**QUESTIONS ON THE MATERIAL:**
1. According to the Verilog-A excerpt below, about how many lines of code does implementing a native nonlinear model in SPICE require?
2. Summarize the Verilog-A excerpt below in two sentences.
3. Decide whether each statement agrees with the Verilog-A excerpt below, answering yes or no and quoting the words of the excerpt that settle it: (a) With Verilog-A, the compiler calculates the required derivatives and integrals. (b) In a pn diode model, the zero-bias junction capacitance has a default value of 1. (c) A native SPICE model must be written in a general programming language such as C or C++.

**TEXT EXCERPT:**
= = =

Two clear benefits of compiled Verilog-A are faster, easier implementation of nonlinear models and improved model-sharing, which comes with a standards-based model.

Fast and Easy Modeling

Implementing a native nonlinear model in SPICE or most other simulators requires about 10,000 lines of code written in more than 40 different routines. A separate set of routines must be completed for each simulation type (DC, AC, harmonic balance, etc.). As the program must be written in a general programming language such as C or C++, the models are built from the ground up.

In contrast, implementing a model using Verilog-A typically takes one-tenth the number of lines of code, speeding development and reducing errors. For example, one of the most tedious and error-prone portions of modeling is calculating function integrals and derivatives. Using Verilog-A, the charge function is defined and the complier symbolically calculates all required derivatives and integrals. In addition, current and noise contributions are easily defined using built-in functions.

A simple example of how modeling is made easier is shown in parameter definition and range checking. Typically, model parameters have default values and limited valid ranges. For example, in a pn diode model, the zero-bias junction capacitance has a default value of 0 and can be any positive number. The Verilog-A statement that describes this is simply

parameter real cjo=0 from [0:inf];

In the case of the junction potential, Vj, the default value is 1 and can accept any value except 0. The Verilog-A that describes this is

parameter real vj=1.0 exclude 0;

After simply defining the parameters, the Verilog-A compiler takes care of the actual parameter checking and error message generation. The complete implementation of the diode model can be found on the Eagleware Web site at

Table 1
New Models Supplied with the Advanced Modeling Kit








Philips JUNCAP


Angelov (Chalmers)

= = =

**GIVEN MATERIAL:**
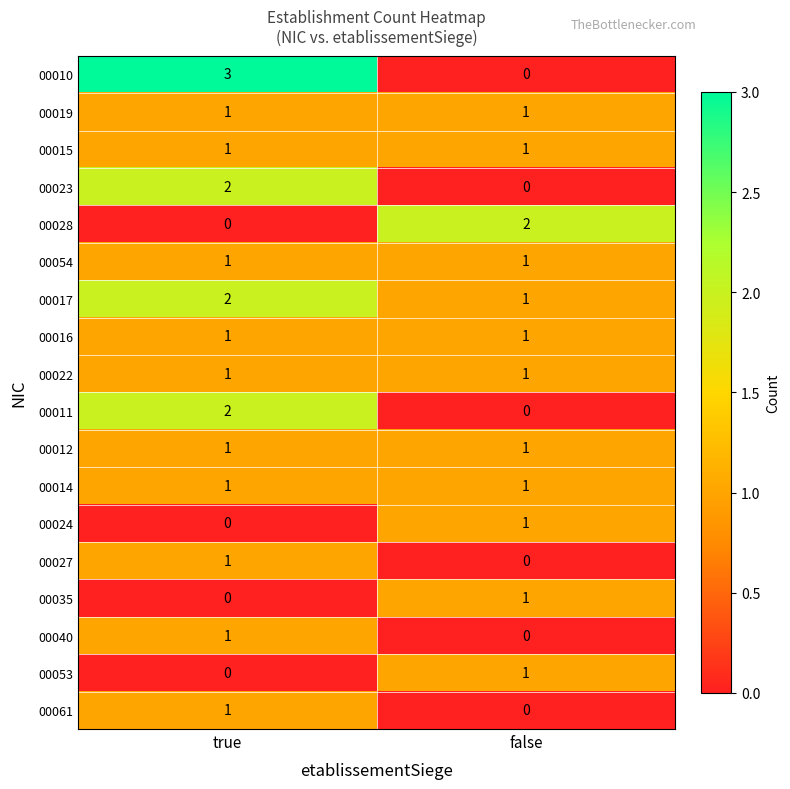

What is the total value across all series at true?

19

= = =

**TASK-BY-TASK RESULTS:**
1. About 10,000 lines of code.

2. Compiled Verilog-A makes nonlinear models faster and easier to implement than native SPICE models, which take about 10,000 lines of C or C++ code across more than 40 routines. Verilog-A typically needs one-tenth the code, because its compiler symbolically calculates derivatives and integrals and handles parameter checking and error messages once parameters are defined.

3.
(a) Yes: "the complier symbolically calculates all required derivatives and integrals."
(b) No: "the zero-bias junction capacitance has a default value of 0"
(c) Yes: "the program must be written in a general programming language such as C or C++"